- [Brief]
Your answer should hold only the lines from the one with "photomicrograph of neoplastic" through the end of the listing below, each retyped exactly.

- [Source data]
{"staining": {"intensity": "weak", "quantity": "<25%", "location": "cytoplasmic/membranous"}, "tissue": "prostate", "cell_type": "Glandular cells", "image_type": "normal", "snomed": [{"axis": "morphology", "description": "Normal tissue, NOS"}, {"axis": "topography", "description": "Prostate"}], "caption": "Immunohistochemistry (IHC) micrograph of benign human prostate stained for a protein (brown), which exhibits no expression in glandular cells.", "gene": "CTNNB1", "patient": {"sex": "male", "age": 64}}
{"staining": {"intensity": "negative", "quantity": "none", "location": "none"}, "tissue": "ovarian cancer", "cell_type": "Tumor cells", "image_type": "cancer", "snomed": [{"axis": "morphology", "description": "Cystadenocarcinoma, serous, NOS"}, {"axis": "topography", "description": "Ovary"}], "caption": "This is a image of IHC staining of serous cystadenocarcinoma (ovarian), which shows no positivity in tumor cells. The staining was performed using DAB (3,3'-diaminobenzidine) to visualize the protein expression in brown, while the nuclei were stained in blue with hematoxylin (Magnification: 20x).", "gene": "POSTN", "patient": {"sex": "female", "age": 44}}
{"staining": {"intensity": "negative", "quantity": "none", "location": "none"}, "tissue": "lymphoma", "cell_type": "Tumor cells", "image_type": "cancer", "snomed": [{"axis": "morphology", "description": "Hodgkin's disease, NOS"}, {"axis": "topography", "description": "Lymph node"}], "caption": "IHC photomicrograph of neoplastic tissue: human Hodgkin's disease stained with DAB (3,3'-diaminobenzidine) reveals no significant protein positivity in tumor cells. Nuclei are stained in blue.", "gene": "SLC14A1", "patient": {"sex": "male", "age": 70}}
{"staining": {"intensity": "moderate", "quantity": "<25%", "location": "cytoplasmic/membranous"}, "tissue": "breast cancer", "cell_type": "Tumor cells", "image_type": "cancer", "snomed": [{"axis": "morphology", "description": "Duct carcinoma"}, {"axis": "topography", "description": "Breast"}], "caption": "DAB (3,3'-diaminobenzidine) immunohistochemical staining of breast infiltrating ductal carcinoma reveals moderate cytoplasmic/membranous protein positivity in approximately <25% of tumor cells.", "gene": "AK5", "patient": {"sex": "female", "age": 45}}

- [Written answer]
{"staining": {"intensity": "negative", "quantity": "none", "location": "none"}, "tissue": "lymphoma", "cell_type": "Tumor cells", "image_type": "cancer", "snomed": [{"axis": "morphology", "description": "Hodgkin's disease, NOS"}, {"axis": "topography", "description": "Lymph node"}], "caption": "IHC photomicrograph of neoplastic tissue: human Hodgkin's disease stained with DAB (3,3'-diaminobenzidine) reveals no significant protein positivity in tumor cells. Nuclei are stained in blue.", "gene": "SLC14A1", "patient": {"sex": "male", "age": 70}}
{"staining": {"intensity": "moderate", "quantity": "<25%", "location": "cytoplasmic/membranous"}, "tissue": "breast cancer", "cell_type": "Tumor cells", "image_type": "cancer", "snomed": [{"axis": "morphology", "description": "Duct carcinoma"}, {"axis": "topography", "description": "Breast"}], "caption": "DAB (3,3'-diaminobenzidine) immunohistochemical staining of breast infiltrating ductal carcinoma reveals moderate cytoplasmic/membranous protein positivity in approximately <25% of tumor cells.", "gene": "AK5", "patient": {"sex": "female", "age": 45}}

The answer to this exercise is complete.